EDITORIAL|
La recta administración de justicia es y ha sido esencial en el largo y tortuoso camino a la democracia. La voluntad –con frecuencia sujeta a caprichos y ambiciones- de los que controlan el poder tiene que ser completamente ajena a la justicia. Los que manejan el poder económico privado tampoco pueden intervenir, pues la ambición medida o desmedida interviene y a veces deforma el real conocimiento de los hechos cuestionados. Imparcialidad y probidad son características inamovibles de los jueces, además de un conocimiento razonable de las normas jurídicas vigentes. Debido a las imperfecciones propias de la condición humana, es explicable que alguna vez un juez cometa errores, pero deberían ser de buena fe y no motivados por extrañas influencias.
En la administración anterior algunas decisiones judiciales fueron censuradas con la sospecha de que el gobierno había “metido la mano”. Con el nuevo gobierno se han dado cambios positivos al renovarse las altas instancias con personas que se consideran probas. Un ejemplo es la de la fiscal que, “sin temor ni temblor” ha actuado para investigar casos de corrupción que permanecían en las sombras. Lo deseable sería que esta iniciativa tenga consonancia con las decisiones judiciales. En los últimos días la alta funcionaria ha manifestado su preocupación por decisiones “ligeras” de unos jueces ante acusados de corrupción.

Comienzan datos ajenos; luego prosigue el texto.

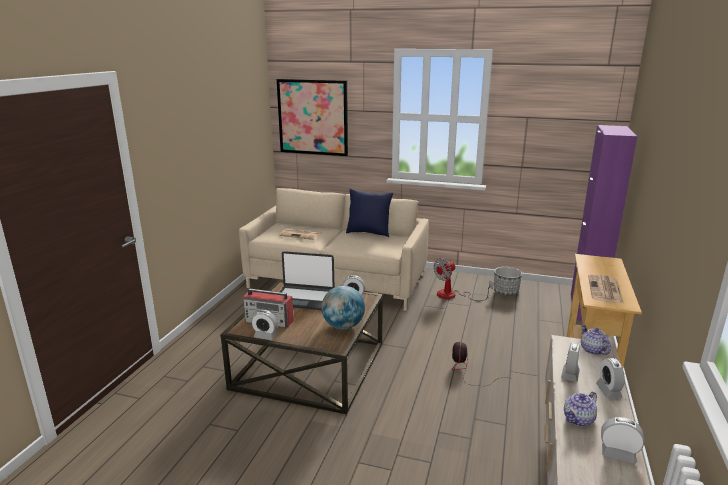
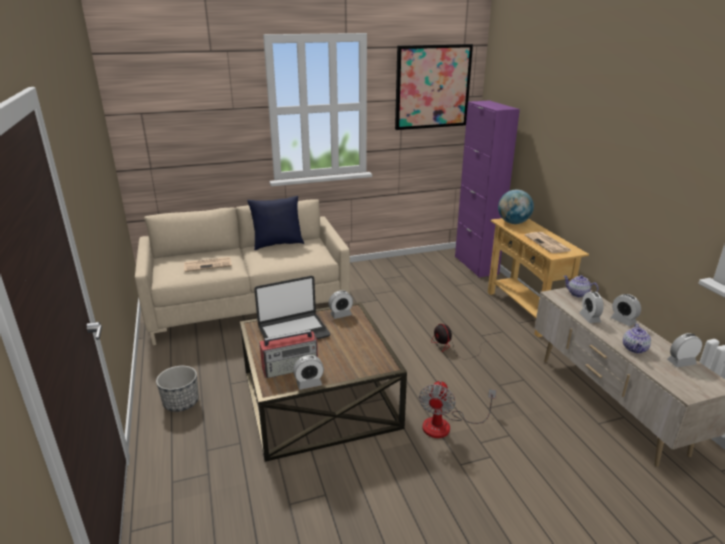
camera: 35 degrees left, 5 degrees up
(313, 117) = (169, 122): picture -> picture (432, 87)
(343, 326) = (368, 345): globe -> globe (513, 223)
(453, 295) = (370, 285): fan -> fan (446, 425)
(505, 292) = (408, 269): planter -> planter (181, 403)

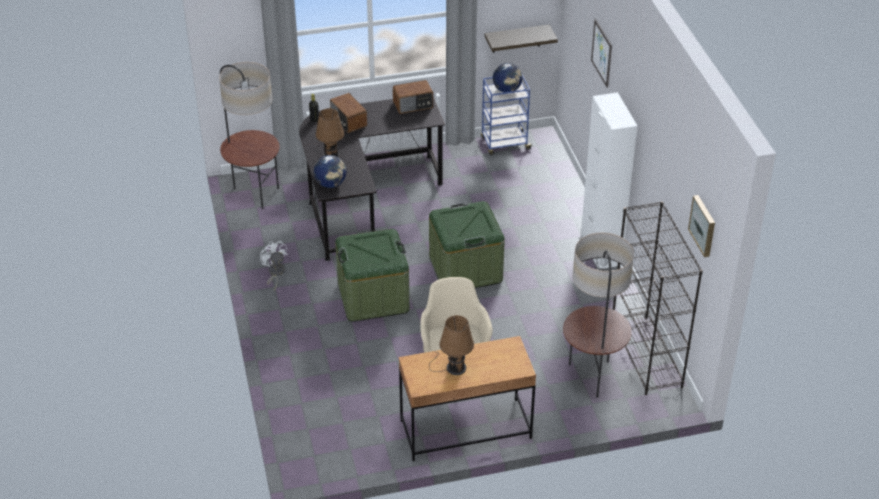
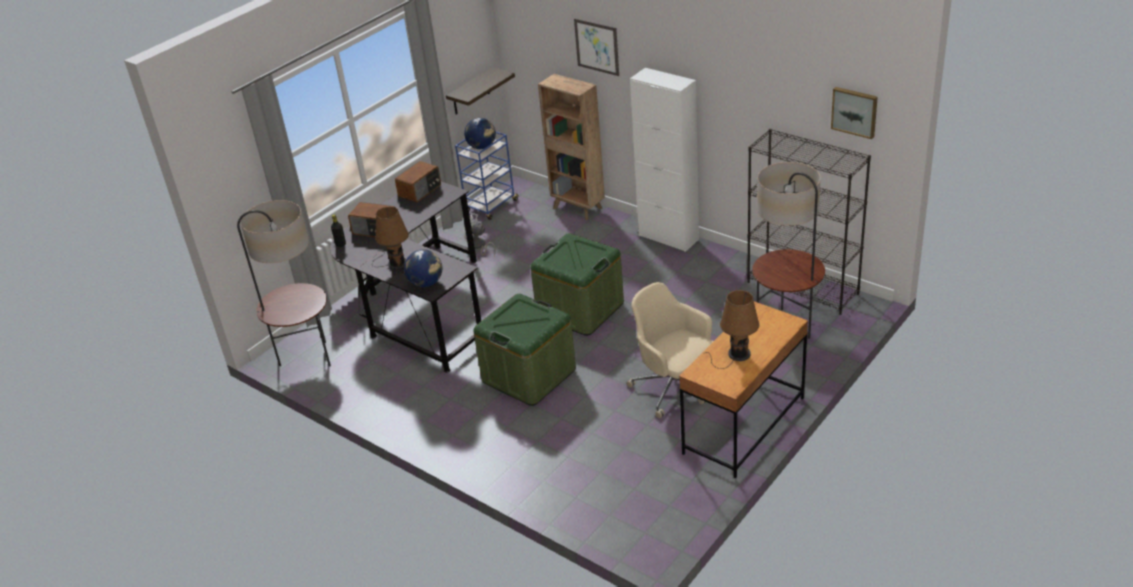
camera: 35 degrees left, 5 degrees down
(275, 273) = (410, 409): white fan -> white fan (478, 246)
(565, 183) = (578, 208): none -> brown bookcase

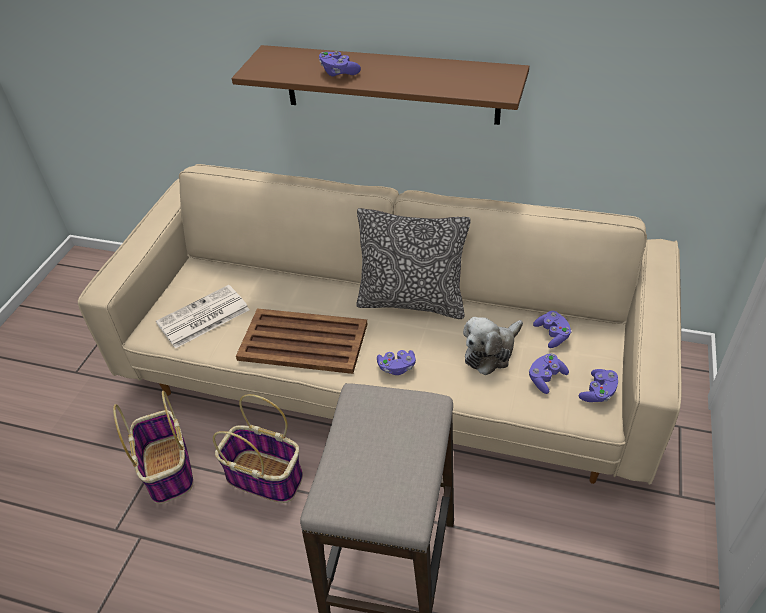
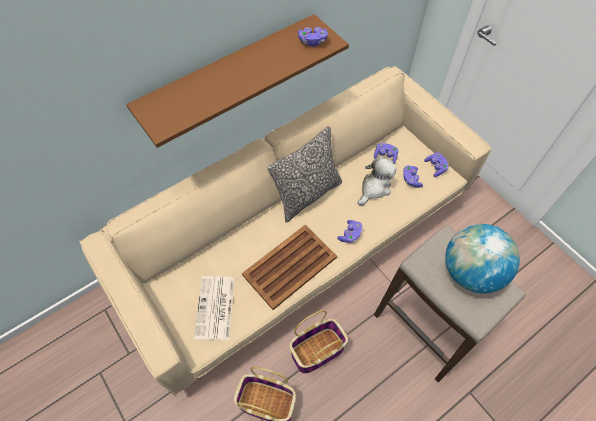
camera: 55 degrees left, 15 degrees up
(338, 72) = (220, 90): purple game controller -> purple game controller (312, 41)
(397, 457) = (470, 272): none -> globe
(491, 352) = (374, 188): plush toy -> plush toy turned 135 degrees counterclockwise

Para que haya garantía en la administración de justicia debe haber consonancia entre las decisiones de la fiscalía y los tribunales. A los segundos les compete tomar decisiones sobre los delitos que han merecido la acusación. El proceso es complejo y el Consejo Nacional de la Judicatura debe asumir la tarea administrativa, incluyendo la evaluación y, si es que es necesario, sanción de los jueces. Imposible llegar a la perfección, lo que importa es que haya mecanismos y entereza para corregir los errores cuando se dan, con el agravante de que en este caso tendrían que ver con el esencial derecho a la salud del pueblo.